===== Texte à lire

Prometheus, Loki & Grafana

Stack d'observabilité moderne pour le monitoring d'infrastructure et d'applications.

Les 3 Piliers de l'Observabilité

Vue d'Ensemble

flowchart LR
    APP[Application] --> METRICS[Métriques<br/>Prometheus]
    APP --> LOGS[Logs<br/>Loki]
    APP --> TRACES[Traces<br/>Tempo/Jaeger]

    METRICS --> GRAFANA[Grafana<br/>Dashboards]
    LOGS --> GRAFANA
    TRACES --> GRAFANA

    GRAFANA --> ALERTS[Alerting<br/>Alertmanager]

Comparatif

Pilier	Technologie	Question	Format	Exemple
Métriques	Prometheus	Quoi ?	Séries temporelles (chiffres)	`cpu_usage{host="web1"} 90`
Logs	Loki / ELK	Pourquoi ?	Texte structuré ou non	`ERROR: Connection timeout at line 42`
Traces	Tempo / Jaeger	Où ?	Spans avec timing	`GET /api/users → 250ms (DB: 200ms)`

Quand utiliser quoi ?

Scénario : "Le site est lent !"

1. MÉTRIQUES (Prometheus)
   → Latence P95 des requêtes HTTP : 2.5s (normal = 200ms)
   → CPU du pod "api" : 95%

2. LOGS (Loki)
   → Recherche "error" dans les logs de "api"
   → Trouve : "Database connection pool exhausted"

3. TRACES (Tempo)
   → Requête /api/checkout prend 2.3s
   → Décomposition : DB query = 2.1s, API call = 0.2s
   → Le problème est la query SQL lente

Prometheus : Le Collecteur de Métriques

Architecture Pull

Contrairement à d'autres systèmes (Graphite, InfluxDB), Prometheus va chercher les métriques (pull).

┌─────────────┐         HTTP GET /metrics         ┌──────────────┐
│ Prometheus  │ ─────────────────────────────────► │ Application  │
│   Server    │ ◄───────────────────────────────── │ (/metrics)   │
└─────────────┘     200 OK + metrics format       └──────────────┘
      │
      │ Scrape toutes les 15s (configurable)
      │
      ▼
┌─────────────┐
│  Time Series│
│   Database  │
└─────────────┘

Avantages :

Prometheus contrôle la fréquence de collecte
Pas de dépendance réseau depuis les apps
Détection automatique des cibles down

Configuration de Base

# prometheus.yml
global:
  scrape_interval: 15s       # Collecter toutes les 15s
  evaluation_interval: 15s   # Évaluer les règles toutes les 15s

scrape_configs:
  # Job 1 : Prometheus lui-même
  - job_name: 'prometheus'
    static_configs:
      - targets: ['localhost:9090']

  # Job 2 : Node Exporter (métriques système)

==========
===== Enregistrements du corpus

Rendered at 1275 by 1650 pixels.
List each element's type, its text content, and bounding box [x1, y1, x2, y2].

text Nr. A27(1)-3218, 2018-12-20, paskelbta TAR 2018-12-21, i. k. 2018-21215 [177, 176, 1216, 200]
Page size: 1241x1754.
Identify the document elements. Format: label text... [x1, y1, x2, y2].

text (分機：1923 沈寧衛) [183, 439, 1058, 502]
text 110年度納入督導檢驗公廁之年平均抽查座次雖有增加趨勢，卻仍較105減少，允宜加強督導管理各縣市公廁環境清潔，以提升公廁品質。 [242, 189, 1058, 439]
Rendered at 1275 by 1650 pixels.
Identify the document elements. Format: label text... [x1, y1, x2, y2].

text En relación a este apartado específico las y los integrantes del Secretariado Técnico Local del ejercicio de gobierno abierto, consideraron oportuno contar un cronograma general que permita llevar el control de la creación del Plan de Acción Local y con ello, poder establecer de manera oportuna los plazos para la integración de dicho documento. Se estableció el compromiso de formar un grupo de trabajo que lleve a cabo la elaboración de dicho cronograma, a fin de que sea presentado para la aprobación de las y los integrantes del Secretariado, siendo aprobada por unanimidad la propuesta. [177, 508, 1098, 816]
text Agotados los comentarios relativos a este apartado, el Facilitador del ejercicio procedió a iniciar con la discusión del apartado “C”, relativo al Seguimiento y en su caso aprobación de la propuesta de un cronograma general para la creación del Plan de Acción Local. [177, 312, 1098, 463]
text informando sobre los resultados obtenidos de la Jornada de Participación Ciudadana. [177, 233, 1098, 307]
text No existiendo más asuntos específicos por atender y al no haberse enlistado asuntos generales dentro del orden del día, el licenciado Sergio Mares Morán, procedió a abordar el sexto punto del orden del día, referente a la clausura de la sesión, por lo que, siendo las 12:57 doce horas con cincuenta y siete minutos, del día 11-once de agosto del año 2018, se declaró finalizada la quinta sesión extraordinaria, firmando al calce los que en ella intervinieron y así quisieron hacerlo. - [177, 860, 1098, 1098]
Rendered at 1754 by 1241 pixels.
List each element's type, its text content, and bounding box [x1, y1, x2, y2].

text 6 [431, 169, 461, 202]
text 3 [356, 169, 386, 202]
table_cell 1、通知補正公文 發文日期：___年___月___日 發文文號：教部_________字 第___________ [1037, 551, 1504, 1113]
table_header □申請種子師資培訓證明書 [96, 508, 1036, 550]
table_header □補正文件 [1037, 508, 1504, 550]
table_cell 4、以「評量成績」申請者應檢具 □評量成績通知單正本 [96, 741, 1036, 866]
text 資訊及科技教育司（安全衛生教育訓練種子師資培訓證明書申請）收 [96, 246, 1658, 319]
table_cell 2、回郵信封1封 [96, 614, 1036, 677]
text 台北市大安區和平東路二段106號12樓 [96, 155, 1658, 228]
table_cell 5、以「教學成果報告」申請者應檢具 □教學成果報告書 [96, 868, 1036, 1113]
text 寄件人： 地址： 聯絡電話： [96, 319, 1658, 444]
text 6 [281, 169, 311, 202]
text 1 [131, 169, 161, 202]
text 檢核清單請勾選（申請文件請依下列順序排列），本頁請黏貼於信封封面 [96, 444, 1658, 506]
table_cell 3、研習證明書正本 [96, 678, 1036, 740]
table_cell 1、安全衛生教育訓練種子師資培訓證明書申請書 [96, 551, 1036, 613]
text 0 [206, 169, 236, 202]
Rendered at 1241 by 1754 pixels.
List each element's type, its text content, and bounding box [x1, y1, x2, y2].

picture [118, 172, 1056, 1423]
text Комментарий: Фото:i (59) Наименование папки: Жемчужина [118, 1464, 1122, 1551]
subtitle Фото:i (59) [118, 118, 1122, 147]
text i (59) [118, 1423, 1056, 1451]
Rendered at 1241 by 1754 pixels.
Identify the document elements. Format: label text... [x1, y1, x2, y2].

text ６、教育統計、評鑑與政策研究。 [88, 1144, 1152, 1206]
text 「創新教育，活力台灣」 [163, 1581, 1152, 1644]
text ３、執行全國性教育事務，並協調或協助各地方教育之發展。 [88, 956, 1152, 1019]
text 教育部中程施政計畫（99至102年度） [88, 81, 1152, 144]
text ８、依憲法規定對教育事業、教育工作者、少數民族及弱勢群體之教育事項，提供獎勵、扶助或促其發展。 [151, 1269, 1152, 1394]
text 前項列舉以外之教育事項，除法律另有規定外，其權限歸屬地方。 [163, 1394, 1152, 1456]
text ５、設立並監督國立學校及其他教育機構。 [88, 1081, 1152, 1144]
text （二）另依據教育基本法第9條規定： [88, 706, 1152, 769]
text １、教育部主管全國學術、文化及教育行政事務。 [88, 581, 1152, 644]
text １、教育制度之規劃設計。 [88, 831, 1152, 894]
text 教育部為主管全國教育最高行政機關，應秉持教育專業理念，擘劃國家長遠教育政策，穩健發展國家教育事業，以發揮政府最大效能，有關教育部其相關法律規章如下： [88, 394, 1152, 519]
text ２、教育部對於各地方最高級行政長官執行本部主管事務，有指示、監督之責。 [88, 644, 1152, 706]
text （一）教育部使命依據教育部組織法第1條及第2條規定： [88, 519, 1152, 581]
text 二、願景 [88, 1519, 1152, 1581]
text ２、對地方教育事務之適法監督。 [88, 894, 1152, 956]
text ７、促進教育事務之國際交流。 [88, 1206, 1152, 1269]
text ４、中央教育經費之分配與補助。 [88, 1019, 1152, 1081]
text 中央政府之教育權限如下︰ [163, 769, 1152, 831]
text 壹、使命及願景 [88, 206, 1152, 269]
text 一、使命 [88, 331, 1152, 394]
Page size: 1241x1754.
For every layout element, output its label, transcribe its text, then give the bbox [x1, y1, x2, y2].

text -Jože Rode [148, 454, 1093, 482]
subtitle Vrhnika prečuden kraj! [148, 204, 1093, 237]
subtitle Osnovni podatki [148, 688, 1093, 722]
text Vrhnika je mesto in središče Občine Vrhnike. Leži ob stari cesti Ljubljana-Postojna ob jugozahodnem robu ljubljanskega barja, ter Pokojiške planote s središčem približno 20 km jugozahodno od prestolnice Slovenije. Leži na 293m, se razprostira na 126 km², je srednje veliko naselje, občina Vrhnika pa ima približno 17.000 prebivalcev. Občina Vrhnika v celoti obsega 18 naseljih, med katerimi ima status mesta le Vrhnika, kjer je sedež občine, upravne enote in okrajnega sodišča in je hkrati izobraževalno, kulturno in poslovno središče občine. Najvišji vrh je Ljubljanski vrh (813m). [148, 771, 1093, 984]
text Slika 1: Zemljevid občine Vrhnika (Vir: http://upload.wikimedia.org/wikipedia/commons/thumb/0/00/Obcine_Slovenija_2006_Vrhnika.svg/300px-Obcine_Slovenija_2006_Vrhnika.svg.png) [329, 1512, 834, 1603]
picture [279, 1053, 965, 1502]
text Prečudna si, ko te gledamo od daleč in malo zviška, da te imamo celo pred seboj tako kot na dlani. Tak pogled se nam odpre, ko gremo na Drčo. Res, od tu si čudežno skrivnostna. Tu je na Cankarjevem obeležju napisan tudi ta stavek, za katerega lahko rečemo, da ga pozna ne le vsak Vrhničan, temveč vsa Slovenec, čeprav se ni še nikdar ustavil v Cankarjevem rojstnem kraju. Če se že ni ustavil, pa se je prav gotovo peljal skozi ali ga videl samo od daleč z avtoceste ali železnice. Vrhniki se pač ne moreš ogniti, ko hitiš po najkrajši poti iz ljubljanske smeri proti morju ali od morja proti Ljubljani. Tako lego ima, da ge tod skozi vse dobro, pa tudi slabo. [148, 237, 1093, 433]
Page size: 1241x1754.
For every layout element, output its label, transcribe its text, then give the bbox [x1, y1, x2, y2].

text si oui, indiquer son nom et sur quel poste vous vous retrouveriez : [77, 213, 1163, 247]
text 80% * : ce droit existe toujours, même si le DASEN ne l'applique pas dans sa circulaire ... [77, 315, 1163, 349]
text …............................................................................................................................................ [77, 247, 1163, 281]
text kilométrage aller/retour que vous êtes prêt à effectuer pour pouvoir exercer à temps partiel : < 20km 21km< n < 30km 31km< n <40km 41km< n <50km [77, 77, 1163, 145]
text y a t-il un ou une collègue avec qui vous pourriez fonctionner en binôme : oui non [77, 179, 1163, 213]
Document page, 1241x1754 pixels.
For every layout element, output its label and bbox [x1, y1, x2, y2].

==========

# Consigne:
Prolongez le texte sur Prometheus, Loki et Grafana à partir de sa dernière ligne.

# Réponse:
  - job_name: 'node'
    static_configs:
      - targets: ['node1:9100', 'node2:9100']

  # Job 3 : Application custom
  - job_name: 'myapp'
    static_configs:
      - targets: ['app1:8080', 'app2:8080']

Les Exporters (Adaptateurs)

Prometheus ne sait scraper que le format Prometheus (texte simple). Les exporters convertissent les métriques système/applicatives.

Exporter	Usage	Port	Métriques clés
node_exporter	Hardware Linux	9100	`node_cpu_seconds_total`, `node_memory_`, `node_disk_`
cadvisor	Conteneurs Docker	8080	`container_cpu_usage_seconds_total`, `container_memory_usage_bytes`
mysqld_exporter	MySQL/MariaDB	9104	`mysql_global_status_connections`, `mysql_global_status_queries`
blackbox_exporter	Probing HTTP/TCP/ICMP	9115	`probe_success`, `probe_duration_seconds`
postgres_exporter	PostgreSQL	9187	`pg_stat_database_*`, `pg_locks_count`

# Installation node_exporter (systemd)
wget https://github.com/prometheus/node_exporter/releases/download/v1.7.0/node_exporter-1.7.0.linux-amd64.tar.gz
tar xvf node_exporter-1.7.0.linux-amd64.tar.gz
sudo mv node_exporter-1.7.0.linux-amd64/node_exporter /usr/local/bin/

# Créer le service
sudo tee /etc/systemd/system/node_exporter.service > /dev/null <<EOF
[Unit]
Description=Node Exporter

[Service]
ExecStart=/usr/local/bin/node_exporter

[Install]
WantedBy=multi-user.target
EOF

sudo systemctl daemon-reload
sudo systemctl enable --now node_exporter

# Vérifier
curl http://localhost:9100/metrics

PromQL : Le Langage de Requête

# Métrique instantanée
node_cpu_seconds_total

# Filtrer par label
node_cpu_seconds_total{mode="idle"}

# Taux sur 5 minutes (pour les counters)
rate(http_requests_total[5m])

# Agrégation par instance
sum by (instance) (rate(http_requests_total[5m]))

# Top 5 des pods par CPU
topk(5, sum by (pod) (rate(container_cpu_usage_seconds_total[5m])))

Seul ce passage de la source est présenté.